Once created, infinity could be revealed within the finitude of this universe. To G-d, there was no change before or after this concealment. The change was to the created beings.
After creation, human beings were given the task to reveal G-dliness in this world. The purpose of concealment was for G-d’s ultimate revelation by man.

The Neshomah
“A Jews Neshomah is an actual part of G-d”, says the Alter Rebbe in Tanya (Perek Bais). Being a part of G-d, this Neshomah is eternal. The soul is life while the body is naturally inanimate (Sefer Hamamorim 5710, Pg 43). When a person is born, the infinite soul enters the finite body giving life to the body. When it departs, the body returns to its lifeless state.

Bearing a child is often thought of as the most G-dly experience a person can achieve. Not only because it literally involves creating a human being from nothing, but also because of the convergence of the finite and infinite with the eternal soul entering the finite body.
Death on the other hand is considered the ultimate human experience demonstrating the absolute finite limitation of human existence. Where birth adds, death detracts.
There is however a very G-dly experience in death itself.

The Correlations of the Voids
The Posuk says, “better is the day of death than the day of birth” (Koheles 7:1). The Rebbe explains, this is because when a person is born the Neshama is concealed and the Giluy Oir- true expression of his Neshomah is only in a potential state, only becoming fully revealed when he dies (Likutei Sichos 26, pg. 3).
Furthermore, death is called Histalkus the same word used to describe the process of Hashem’s Siluk at the beginning of creation. Just as G-d didn’t remove himself C”V from the world but rather concealed himself, so too when the Neshomah departs from the body it doesn’t become removed from us. It is only concealed.
The void felt with the death of a loved one is that of concealment, not of ultimate loss. Just as Chassidus teaches that G-d is present in the void before and after concealment, so too the neshomah never goes away. In fact, The Rebbe teaches that the Neshomah continues to feel our joy and pain as if it were still here physically.
That is why the void never fades away, because the Neshomah remains with us always. With this understanding, the void is never truly void. Death doesn’t impact the infinite Neshomah, only the finite beings left behind.

In addition, the purpose of the concealment of death is tantamount to G-d’s concealment in the challal, in that its primary goal is to reveal.
Without the interruption of death, the individual would never be able to make his or her mark on history.
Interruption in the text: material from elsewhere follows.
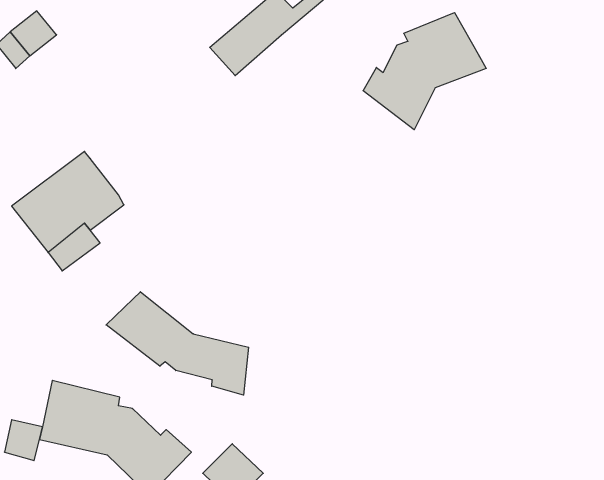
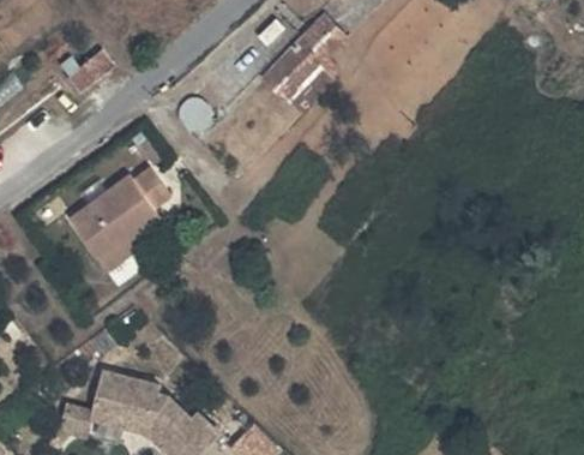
building: [363,13,486,130] -> none
building: [106,292,249,395] -> none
The Jewish people are eternal, but individual human beings are not. If all your ancestors would still be alive your individuality would never be actualized. Death of a loved one is actually G-d’s way of telling you it’s your time to shine – Vihachai Yiten El Liboy.
In the continuum of life, death is the process of ensuring the torch never goes out and G-dliness continues to be revealed until Moshiach comes when G-d’s infinite light is openly revealed.